She passed her
days in the order and elegance of Nelson Lodge, in a monotonous
satisfaction of the eye, listening to the familiar chatter of Caroline
and Sophia, dressing herself with tireless care and refusing to regret
her past. Nevertheless, it had been wasted, and the only occupation of
her present was her anxiety for Francis Sales. She could not rid
herself of that claim, begun so long ago.
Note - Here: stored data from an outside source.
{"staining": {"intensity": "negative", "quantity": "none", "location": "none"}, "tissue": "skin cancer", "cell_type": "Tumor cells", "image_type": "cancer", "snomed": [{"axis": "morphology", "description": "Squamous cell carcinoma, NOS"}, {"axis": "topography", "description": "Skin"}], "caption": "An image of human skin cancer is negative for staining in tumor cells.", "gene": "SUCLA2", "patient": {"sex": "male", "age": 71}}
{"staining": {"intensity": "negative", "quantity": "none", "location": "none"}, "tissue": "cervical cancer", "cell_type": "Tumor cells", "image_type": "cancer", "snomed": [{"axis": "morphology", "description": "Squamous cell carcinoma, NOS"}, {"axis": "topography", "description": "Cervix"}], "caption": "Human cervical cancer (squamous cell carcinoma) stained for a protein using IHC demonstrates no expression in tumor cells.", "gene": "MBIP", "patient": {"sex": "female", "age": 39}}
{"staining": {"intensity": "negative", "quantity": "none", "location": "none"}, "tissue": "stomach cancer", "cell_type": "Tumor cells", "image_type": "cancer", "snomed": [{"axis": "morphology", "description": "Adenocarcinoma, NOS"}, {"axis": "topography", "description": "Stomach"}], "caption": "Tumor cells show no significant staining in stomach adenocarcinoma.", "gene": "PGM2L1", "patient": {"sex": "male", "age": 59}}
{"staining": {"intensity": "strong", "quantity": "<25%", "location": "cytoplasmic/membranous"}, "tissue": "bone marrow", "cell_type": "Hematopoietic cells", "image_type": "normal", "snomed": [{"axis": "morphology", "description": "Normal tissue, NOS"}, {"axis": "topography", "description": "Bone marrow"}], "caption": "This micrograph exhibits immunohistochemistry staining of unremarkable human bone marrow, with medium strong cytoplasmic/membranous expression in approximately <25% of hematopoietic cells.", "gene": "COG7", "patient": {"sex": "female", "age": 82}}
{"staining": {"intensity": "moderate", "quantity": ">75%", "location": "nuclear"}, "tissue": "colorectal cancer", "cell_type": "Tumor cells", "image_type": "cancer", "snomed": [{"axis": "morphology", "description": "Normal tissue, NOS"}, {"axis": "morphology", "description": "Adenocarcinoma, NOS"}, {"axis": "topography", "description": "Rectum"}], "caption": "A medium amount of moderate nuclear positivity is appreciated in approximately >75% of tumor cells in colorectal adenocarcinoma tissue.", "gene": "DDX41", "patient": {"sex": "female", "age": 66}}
She had to accept the
inactive responsibility which in another would have resolved itself
into earnest prayer but which in her was a stoical endurance of
possibilities.
What was he doing? What would he do? She knew he could not stand
alone, she knew she must continue to hold herself ready for his
service, but a prisoner fastened to a chain does not find much solace
in counting the links, and that was all she had to do. It seemed to
her that she moved, rather like a ghost, up and down the stairs, about
the landing, in the delicate silence of her bedroom; that she sat
ghost-like at the dining-table and heard the strangely aimless talk of
human beings. She supposed there were countless women like herself,
unoccupied and lonely, yet her pride resented the idea. There was only
one Rose Mallett; there was no one else with just her past, with the
same mental pictures and her peculiar isolation, and if she had been a
vainer woman she would have added that no other woman offered the same
kind of beauty to a world in need of it.